By Nikki Jamieson
Sunny South News
Public engagement for potential pool options will begin this month in Coaldale.
During their regular Sept. 23 meeting, Coaldale town council reviewed the public participation plan for the community pool.
A critical equipment failure to the pool’s filtration system on July 13 had closed the pool for the remainder of the summer, and has left the town without a useable community pool. At council’s Sept. 9 meeting, administration had presented a series of options — ranging from not having a pool, repairing it or building a new outdoor or indoor pool facility — that they would put to the community for input. Council had directed direct administration to move forward with public engagement and get feedback from citizens on what direction they would like to go before council makes their final decision on the pool.
“Essentially, the idea would be to focus on the ‘Involve’ level of discussion with the community, in a way that makes use of what is probably deliberative forum, which is focussed on building knowledge for all participants around the financial and other realities of all the options available for how to deal with those situations, and having in-depth predictive discussions with all stake-holders involved,” said Spencer Croil, director of planning and community development for the town.
Public engagement will take place starting in October and go through to November, although Croil acknowledged that they were running “a little bit behind” in terms of advertising for it.
“In the first two weeks of October, you should start to have engagement activities focused on the pool discussion,” said Croil. “There is a fair amount of work that goes into building educational items for a participation plan like that, and we want to make sure we get that right before we start having detailed discussions with the community.”
Coun. Doreen Lloyd requested clarification on the timeline in the plan, asking if it meant that they would have a decision deadline on the pool at the end of November. Croil replied that the idea would be that the next step would be clearly identified by the end of November.
“Whether that be for staff to look into one particular option in more detail, or continue exploring one or two options that are the preferences of the community, we would have clarity of what the next steps would be for staff at that time, not a exact answer on what the outcome would be.”
Coun. Bill Chapman asked if they would include the real costs involved with each potential pool option in their presentations.
“That would be the core focus of the educational material that we’re trying to build. A pool — whether it’s indoor or outdoor, large or small —isn’t a new concept. So what we’re doing is reaching out to a lot of the other communities of our size that have built or have considered building various types of pools in the past five years or so, to build the financial knowledge of what each of those options represent. That would be a core focus of the discussion,” said Croil.
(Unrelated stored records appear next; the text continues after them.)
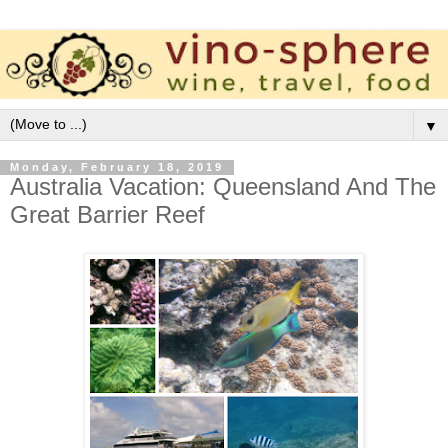
▼
Monday, February 18, 2019
Australia Vacation: Queensland And The
Great Barrier Reef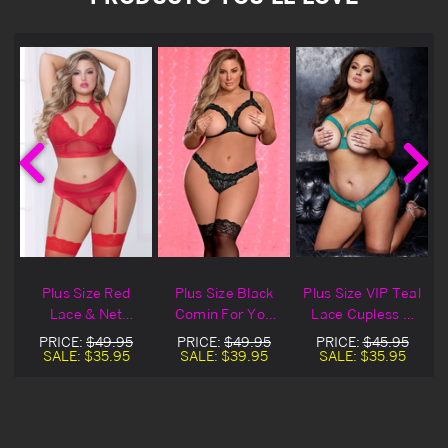
Plus Size Red
Plus Size Black
Plus Size VIP Teal
Lace & Net
Comin For You
Lace Cupless &
&
Crotchless Bra
Cupless &
Crotchless Bra
PRICE:
$49.95
PRICE:
$49.95
PRICE:
$45.95
y
Set
Crotchless Lace
Set
SALE:
$35.95
SALE:
$39.95
SALE:
$35.95
Bra Set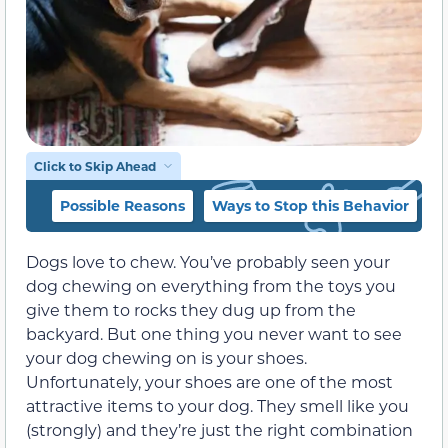
Click to Skip Ahead
Possible Reasons
Ways to Stop this Behavior
Dogs love to chew. You’ve probably seen your
dog chewing on everything from the toys you
give them to rocks they dug up from the
backyard. But one thing you never want to see
your dog chewing on is your shoes.
Unfortunately, your shoes are one of the most
attractive items to your dog. They smell like you
(strongly) and they’re just the right combination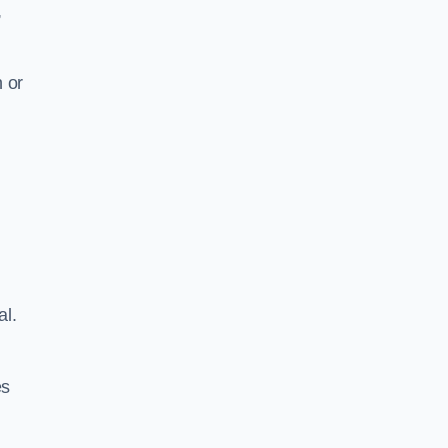
,
 or
al.
es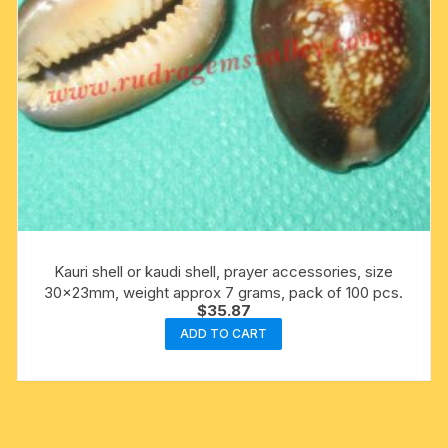
Kauri shell or kaudi shell, prayer accessories, size
30x23mm, weight approx 7 grams, pack of 100 pcs.
$
35.87
ADD TO CART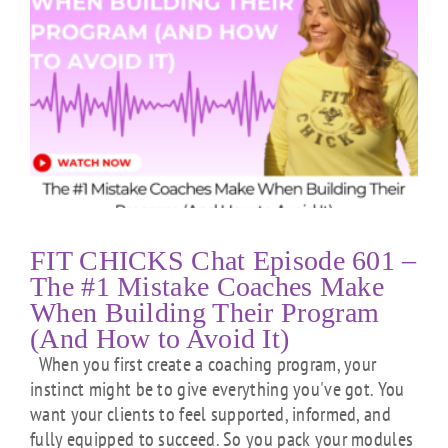
FIT CHICKS Chat Episode 601 –
The #1 Mistake Coaches Make
When Building Their Program
(And How to Avoid It)
When you first create a coaching program, your
instinct might be to give everything you've got. You
want your clients to feel supported, informed, and
fully equipped to succeed. So you pack your modules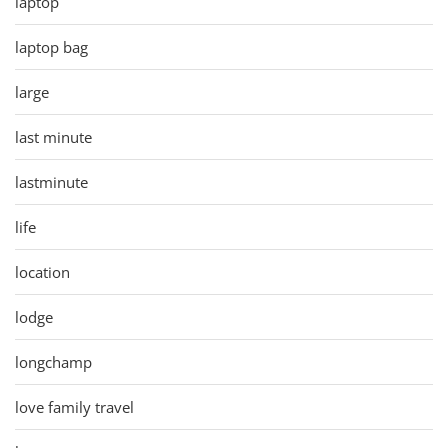
laptop
laptop bag
large
last minute
lastminute
life
location
lodge
longchamp
love family travel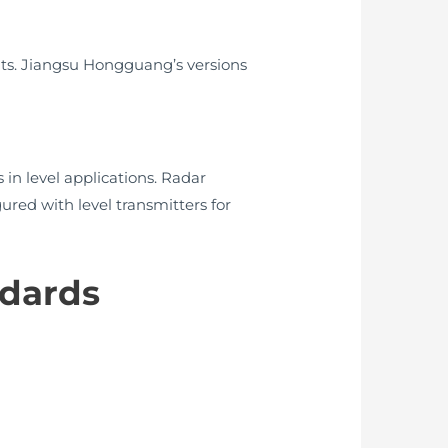
nts. Jiangsu Hongguang’s versions
in level applications. Radar
ured with level transmitters for
ndards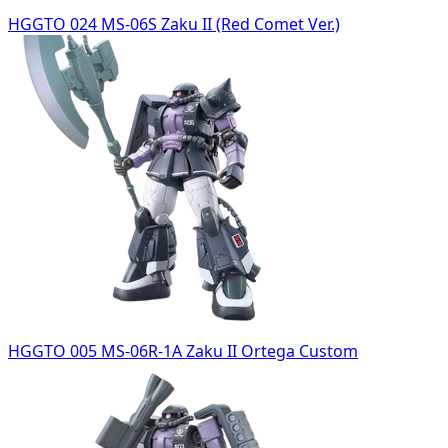
HGGTO 024 MS-06S Zaku II (Red Comet Ver.)
HGGTO 005 MS-06R-1A Zaku II Ortega Custom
“The idea would be we would have a good idea of what each option costs in a general sense, compared to other communities who have already done builds on these options, before we actually have detailed discussions with community members.”
Croil also confirmed that they would also give residents an idea on how each option would affect their taxes, along with potential finding models.
Costs associated with the operational aspect of each pool option would be included in the “broader discussion”.
Council unanimously passed a motion to approve the submitted public participation plan for the pool.